According to the review of the book Overthrow, which two countries' governments has the U.S. government overthrown since September 11?

══ Supplied passage

A
Century of Interventionism and Regime Change
by
Anthony Gregory
by Anthony Gregory
DIGG THIS
Overthrow:
Americas Century of Regime Change from Hawaii to Iraq
by Stephen Kinzer (New York: Times Books, 2006); 400 pages; $27.50.
Since September
11, the U.S. government has overthrown the governments of Afghanistan
and Iraq. Most Americans appear to think of these actions as defensible
in principle and, at any rate, see them as reactions to the terrorist
aggression of 9/11.
The overwhelming
history of U.S. conduct in other countries rarely occurs to the
average American. Aside from some obvious instances, such as the
Vietnam War and the nearly universally approved U.S. intervention
into World War II, the history of U.S. foreign policy does not get
the attention and consideration it deserves.
So when the
World Trade Center and Pentagon were hit by hijacked commercial
airplanes five years ago, the majority of the American public reacted
with shock and surprise, as well as anger and fear. It was as though
history had begun with those terrorist attacks. Americans were genuinely
confused as to why innocent America would be the target of any such
murderous assault. The only explanation that many were prepared
to believe was that terrorists hate Americans for their freedom,
and thus the war on terror would be a war to defend and reaffirm
such freedom.
Indeed, with
the continuing calamity in Iraq making the daily headlines, many
Americans have traded one misconception for another. Whereas five
years ago, they had thought that the United States was a more or
less innocent, benign, or even benevolent force in world affairs,
and so the militaristic response to such anti-American terrorist
attacks represented some sort of anomalous behavior, many who have
turned against the Iraq War have stumbled into a similarly formed
but quite different misunderstanding.
How could
George W. Bush have done this? many wonder. This president has attacked
a country that did not attack the United States or pose any threat
to American freedom or American lives, has overthrown a sovereign
government, has unleashed catastrophe in the region, has radicalized
Americas enemies, and has all the while, it now seems, been
less than forthcoming about his reasons for doing so. Now it is
President Bush who is the anomaly. His partisan detractors criticize
him as though he were the only man in the White House ever to do
such an outrageous thing.

════
══ Supplied data

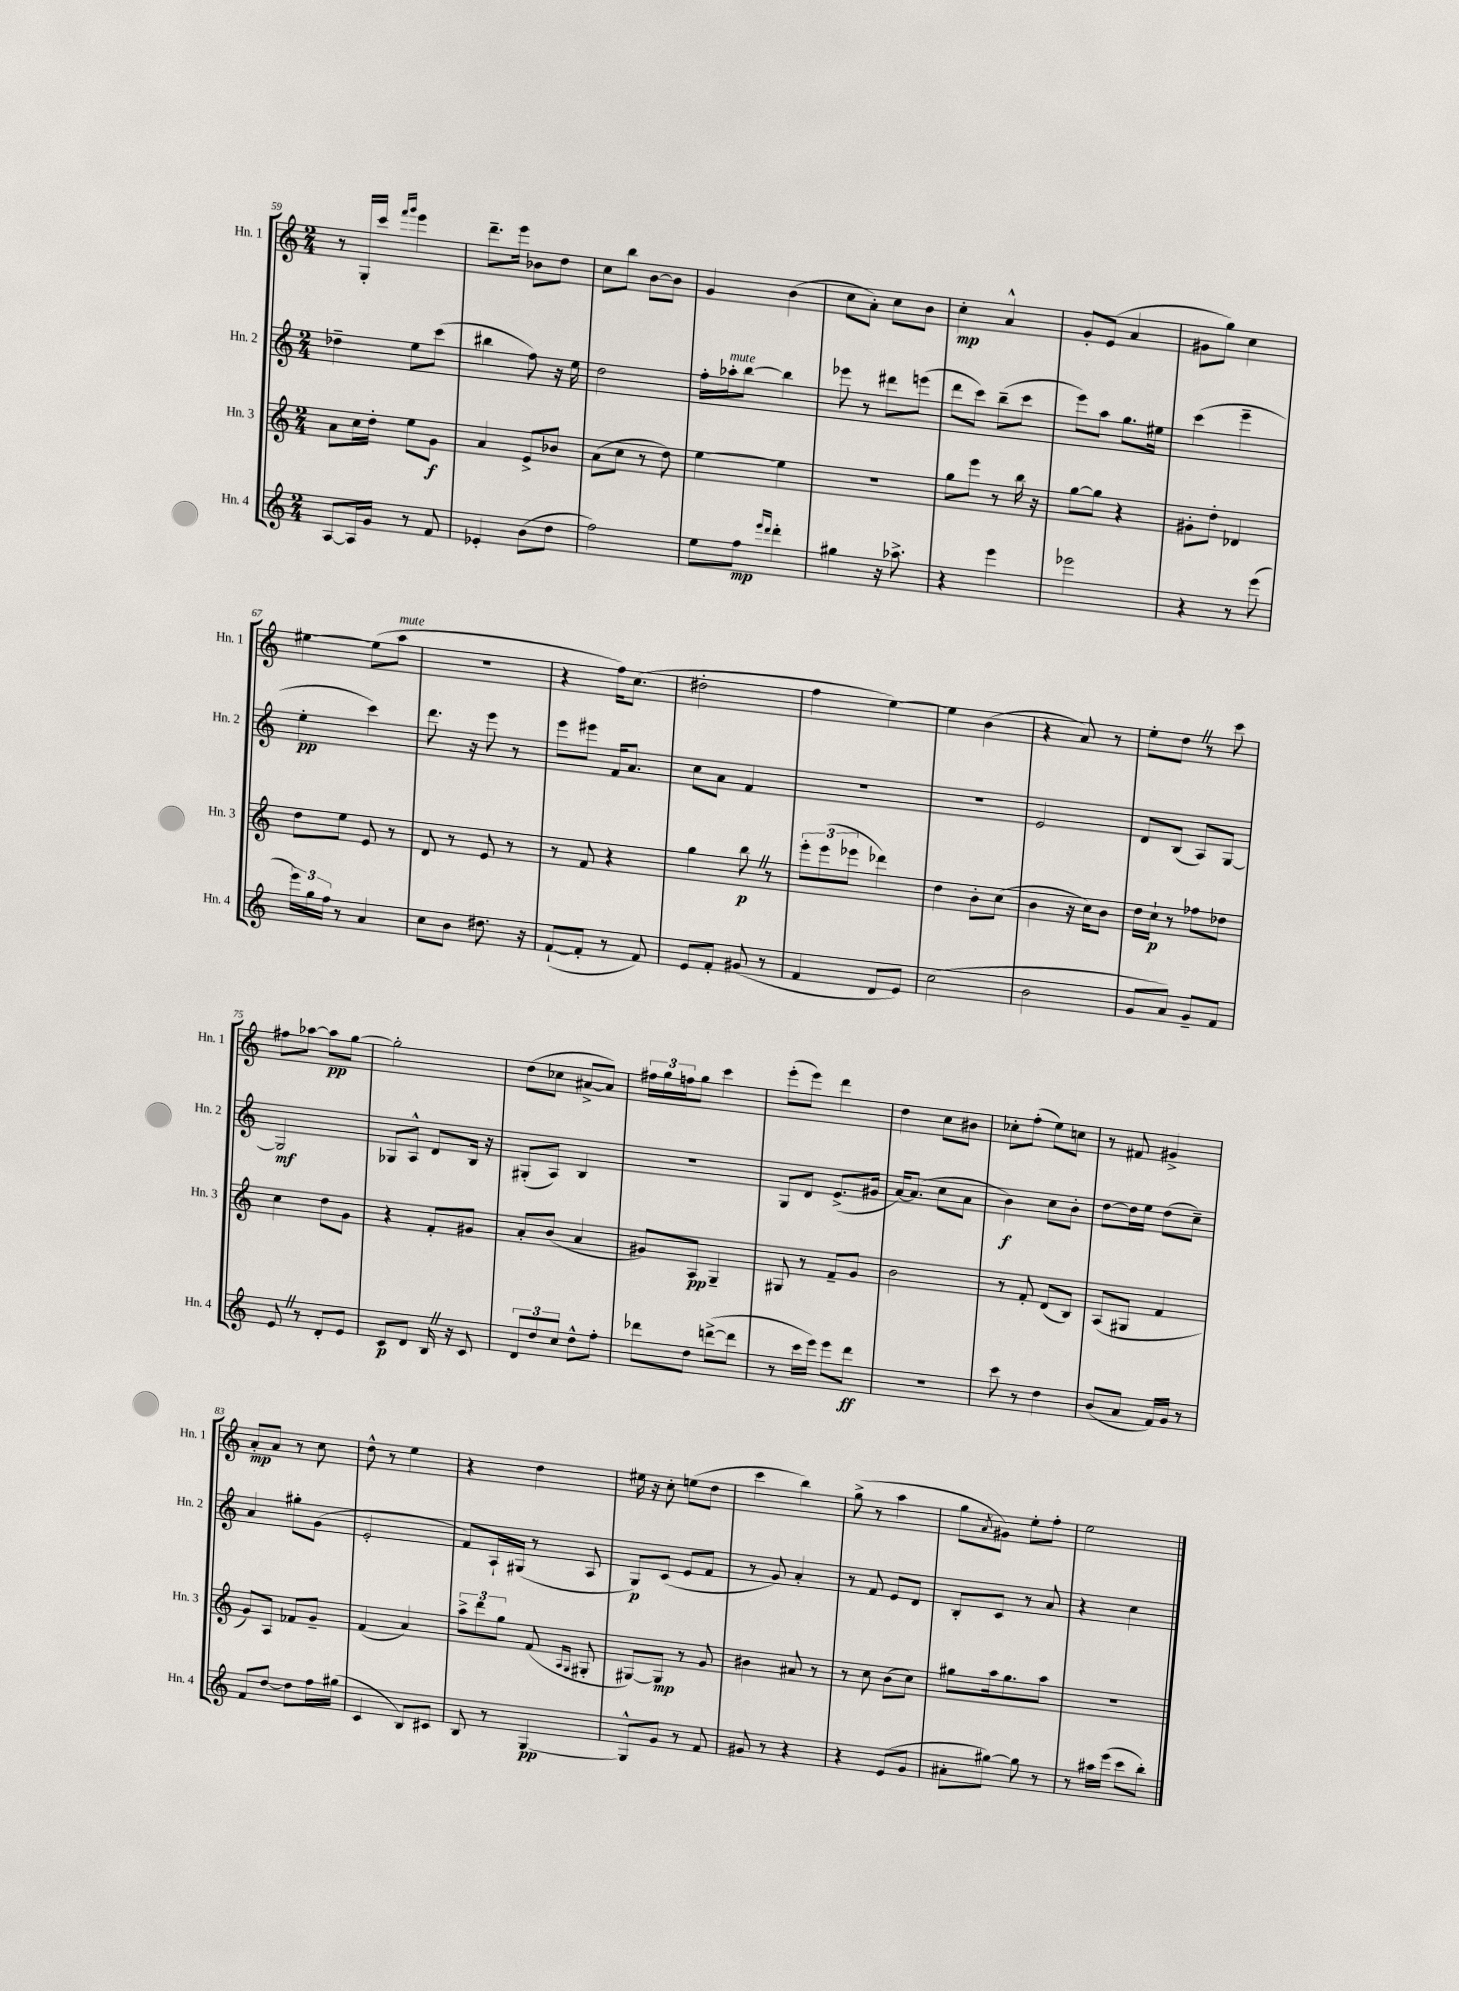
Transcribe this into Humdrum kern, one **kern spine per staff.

════

:: Task result ::
Afghanistan and Iraq.